4. Ziehen Sie laterale Möglichkeiten in Betracht
Hat eine GD keine AD5-Stellen frei, kommen für Sie möglicherweise AST-Stellen (Assistenz in der Verwaltung) oder Vertragsbedienstetenstellen in derselben GD infrage. Diese können später als Sprungbrett zu einer festen AD-Stelle dienen. Bleiben Sie offen für Einstiegswege und warten Sie nicht nur auf die perfekt passende Stelle.
Was passiert, wenn Sie nicht von der Reserveliste eingestellt werden
Läuft die Gültigkeitsdauer von 1 bis 4 Jahren ohne Einstellung ab, kommen Sie für eine automatische Vermittlung nicht mehr infrage. Ihre Optionen:
- Am nächsten EPSO-Zyklus teilnehmen (in der Regel 2 bis 3 Jahre später)

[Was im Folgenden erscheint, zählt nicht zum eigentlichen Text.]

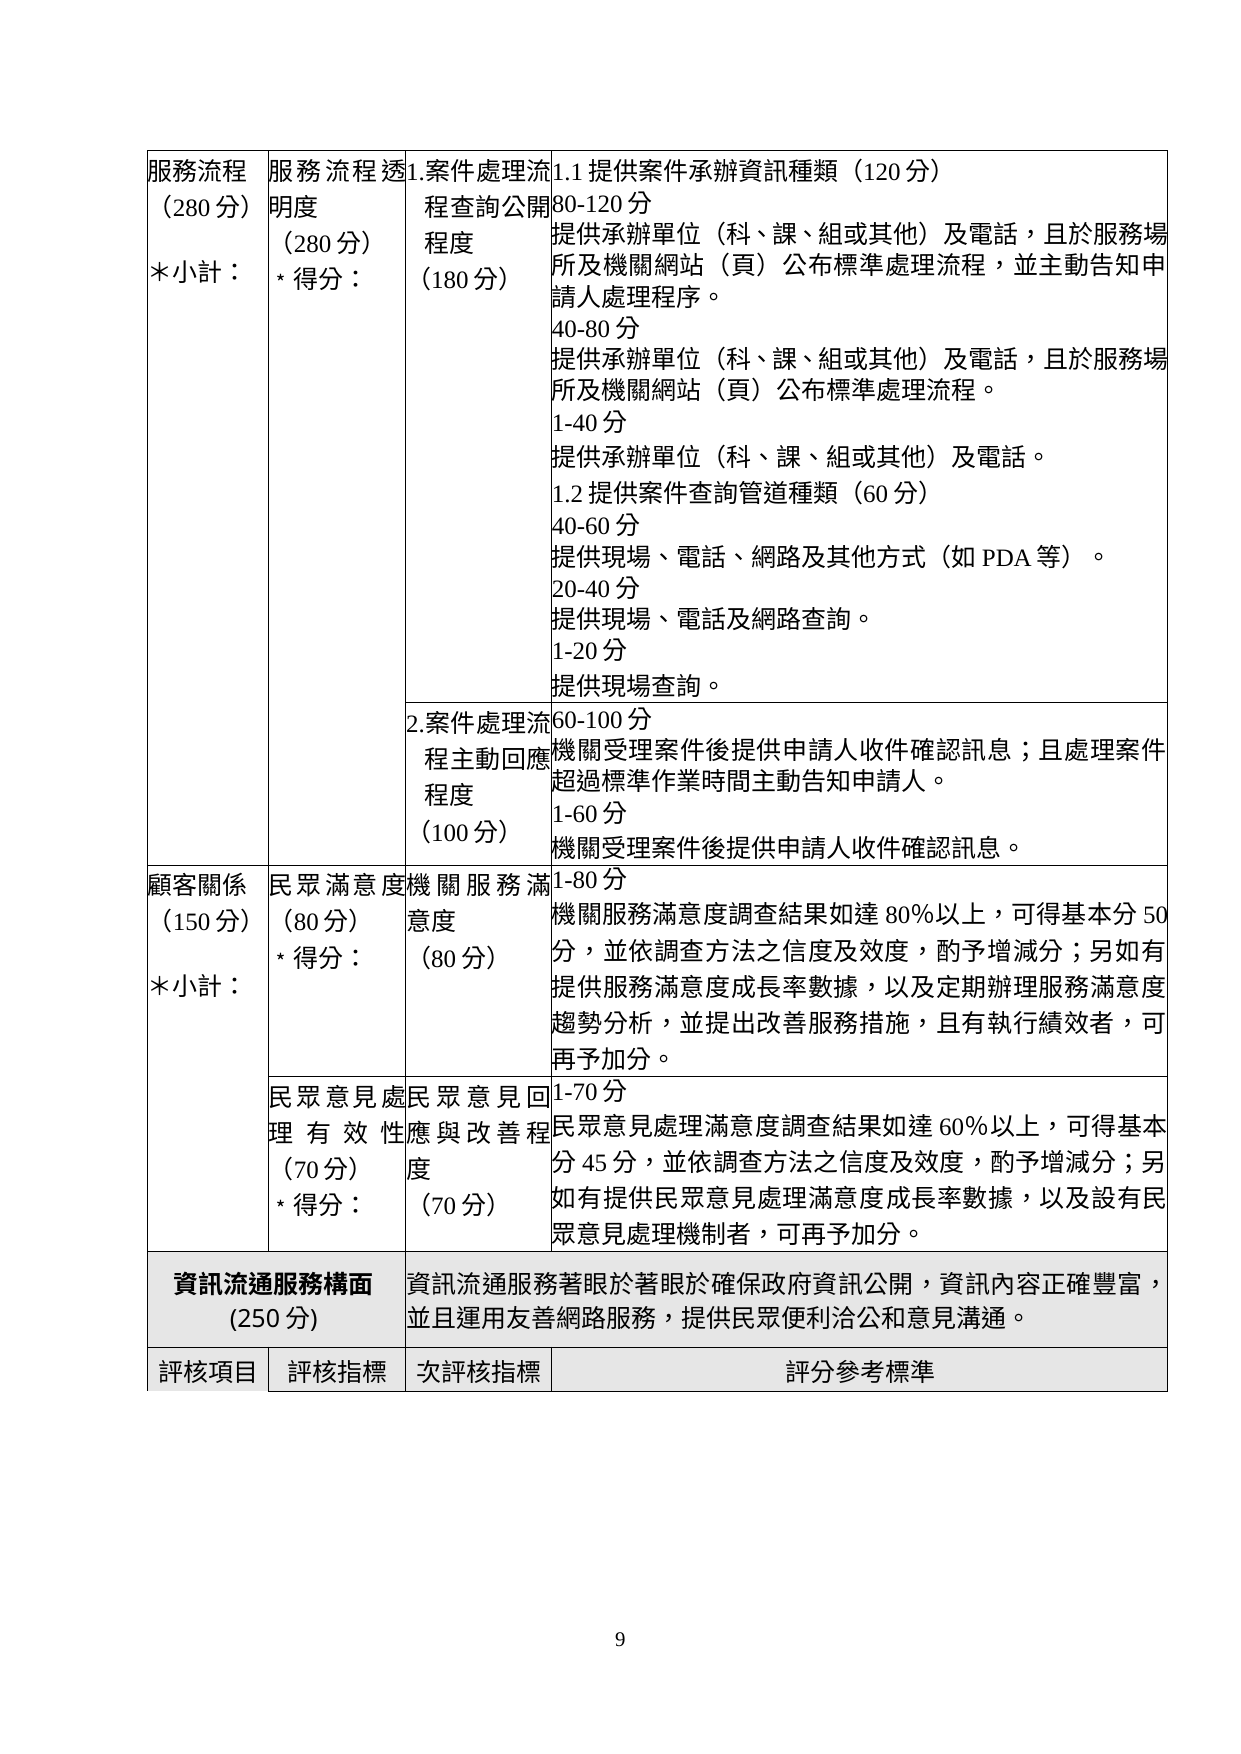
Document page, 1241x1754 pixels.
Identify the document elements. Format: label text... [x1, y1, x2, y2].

table_cell 評核指標 [269, 1348, 405, 1391]
table_cell 民眾意見回應與改善程度 （70分） [406, 1077, 551, 1251]
table_cell 服務流程 （280分） ＊小計： [148, 151, 268, 864]
table_cell 1.1提供案件承辦資訊種類（120分） 80-120分 提供承辦單位（科、課、組或其他）及電話，且於服務場所及機關網站（頁）公布標準處理流程，並主動告知申請人處理程序。 40-80分 提供承辦單位（科、課、組或其他）及電話，且於服務場所及機關網站（頁）公布標準處理流程。 1-40分 提供承辦單位（科、課、組或其他）及電話。 1.2提供案件查詢管道種類（60分） 40-60分 提供現場、電話、網路及其他方式（如PDA等）。 20-40分 提供現場、電話及網路查詢。 1-20分 提供現場查詢。 [552, 151, 1167, 702]
table_cell 民眾滿意度（80分） ﹡得分： [269, 866, 405, 1076]
table_cell 1-80分 機關服務滿意度調查結果如達80％以上，可得基本分50分，並依調查方法之信度及效度，酌予增減分；另如有提供服務滿意度成長率數據，以及定期辦理服務滿意度趨勢分析，並提出改善服務措施，且有執行績效者，可再予加分。 [552, 866, 1167, 1076]
table_cell 評核項目 [148, 1348, 268, 1391]
table_cell 2.案件處理流程主動回應程度 （100分） [406, 703, 551, 864]
table_cell 顧客關係 （150分） ＊小計： [148, 866, 268, 1251]
table_cell 評分參考標準 [552, 1348, 1167, 1391]
table_cell 民眾意見處理有效性（70分） ﹡得分： [269, 1077, 405, 1251]
table_cell 機關服務滿意度 （80分） [406, 866, 551, 1076]
table_cell 服務流程透明度 （280分） ﹡得分： [269, 151, 405, 864]
table_cell 次評核指標 [406, 1348, 551, 1391]
table_cell 資訊流通服務構面 (250分) [148, 1252, 405, 1347]
table_cell 1-70分 民眾意見處理滿意度調查結果如達60％以上，可得基本分45分，並依調查方法之信度及效度，酌予增減分；另如有提供民眾意見處理滿意度成長率數據，以及設有民眾意見處理機制者，可再予加分。 [552, 1077, 1167, 1251]
table_cell 1.案件處理流程查詢公開程度 （180分） [406, 151, 551, 702]
table_cell 資訊流通服務著眼於著眼於確保政府資訊公開，資訊內容正確豐富，並且運用友善網路服務，提供民眾便利洽公和意見溝通。 [406, 1252, 1167, 1347]
table_cell 60-100分 機關受理案件後提供申請人收件確認訊息；且處理案件超過標準作業時間主動告知申請人。 1-60分 機關受理案件後提供申請人收件確認訊息。 [552, 703, 1167, 864]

- Sich direkt auf Stellen bei EU-Agenturen bewerben (diese nutzen keine EPSO-Reservelisten)
- Eine Laufbahn außerhalb des EU-Systems verfolgen
- Sich auf Vertragsbediensteten- oder Zeitverträge bei EU-Institutionen bewerben (anderes Einstellungsverfahren)
Ein Platz auf einer EPSO-Reserveliste ist keine Garantie für eine Anstellung – er ist ein Zeitfenster voller Chancen. Um dieses Fenster optimal zu nutzen, brauchen Sie aktives Netzwerken, Sichtbarkeit und strategische Positionierung in den ersten 6 bis 12 Monaten.